Grieco Arielle, Ko Clifford Y, Brethauer Stacy A, Petrick Anthony T
American College of Surgeons, Chicago, Illinois.
American College of Surgeons, Chicago, Illinois; Department of Surgery, University of California Los Angeles David Geffen School of Medicine, VA Greater Los Angeles Healthcare System, Los Angeles, California.
Surg Obes Relat Dis. 2025 Jul;21(7):752-759. doi: 10.1016/j.soard.2025.01.015. Epub 2025 Feb 14.
There was a call for research regarding safety and efficacy of bariatric surgery in Medicare beneficiaries.
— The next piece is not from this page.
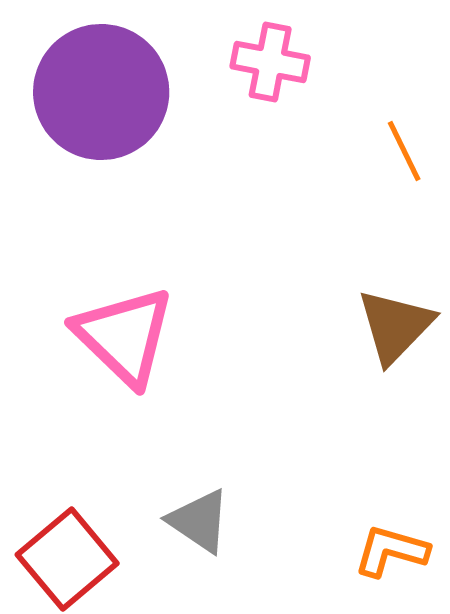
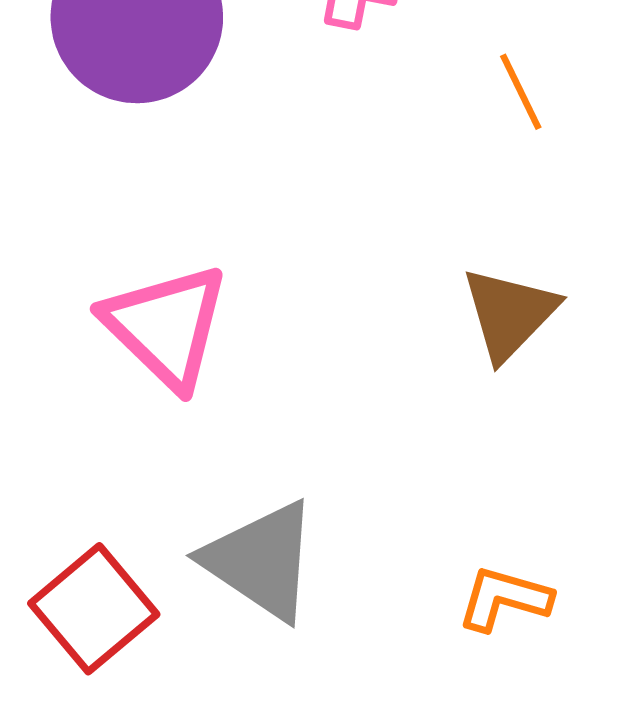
gray triangle: (199, 521) -> (261, 561), size x1.5

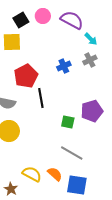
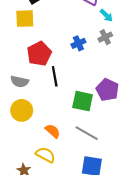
purple pentagon: (92, 111) -> (107, 90), turned -30
green square: (68, 122) -> (83, 101), size x1.5
orange semicircle: (55, 174) -> (53, 131), moved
Payor status may be an indicator of both health and socioeconomic status.
The American College of Surgeons Metabolic and Bariatric Surgery Accreditation and Quality Improvement Program (MBSAQIP) sought to explore the association of insurance type in U.S. patients receiving primary bariatric surgery on both postoperative risks and benefits.
Not-for-profit organization, clinical data registry.
MBSAQIP data from primary laparoscopic sleeve gastrectomy (LSG) and laparoscopic Roux-en-Y gastric bypass (LRYGB) cases performed in 2021 along with follow-up records through 18 months postoperatively were included (N = 156,046). All analyses were stratified by age (<65 years, n = 149,949; ≥65 years, n = 6097). Hierarchical logistic regression models for 30-day adverse events, and longitudinal models for percent total weight loss and cox regression models for mortality and comorbidity remission rates through 1 year were performed.
Among those <65 years, Medicare patients showed greatest risk for 30-day postoperative complications followed by Medicaid, private insurance, and self-pay patients aligning with preoperative risk profiles. Private insurance holders <65 years lose 1.5% more of their total preoperative weight and show greater rates of comorbidity remission at 12 months than Medicare patients. Across all payor groups <65 years, scenario-based survival probabilities through 1-year are ∼99%, 25% total weight loss or greater is realized, and 33% to over 75% of those with respective comorbidities experience remission. No meaningful payor status differences were noted among those ≥65 years.
Payor status may be an indicator of both health and socioeconomic status, where traditional risk adjustment is inappropriate. Results reinforce these complex relationships, but also prove immense benefits of bariatric surgery regardless of payor type.
有人呼吁开展关于医疗保险受益人群中减肥手术安全性和有效性的研究。支付方身份可能是健康状况和社会经济地位的一个指标。
美国外科医师学会代谢和减肥手术认证与质量改进项目(MBSAQIP)旨在探讨美国接受初次减肥手术患者的保险类型与术后风险和益处之间的关联。
非营利组织,临床数据登记处。
纳入2021年进行的初次腹腔镜袖状胃切除术(LSG)和腹腔镜Roux-en-Y胃旁路术(LRYGB)病例的MBSAQIP数据以及术后18个月的随访记录(N = 156,046)。所有分析按年龄分层(<65岁,n = 149,949;≥65岁,n = 6097)。进行了30天不良事件的分层逻辑回归模型、总体体重减轻百分比的纵向模型以及1年内死亡率和合并症缓解率的Cox回归模型。
在<65岁的人群中,医疗保险患者术后30天并发症风险最高,其次是医疗补助患者、私人保险患者和自费患者,这与术前风险状况相符。<65岁的私人保险持有者比医疗保险患者术前总体重多减轻1.5%,且在12个月时合并症缓解率更高。在所有<65岁的支付方组中,1年的基于情景的生存概率约为99%,实现了25%或更多的总体重减轻,33%至超过75%的相应合并症患者病情缓解。≥65岁的人群中未发现有意义的支付方身份差异。
支付方身份可能是健康状况和社会经济地位的一个指标,在此情况下传统的风险调整并不适用。研究结果强化了这些复杂关系,但也证明了无论支付方类型如何,减肥手术都有巨大益处。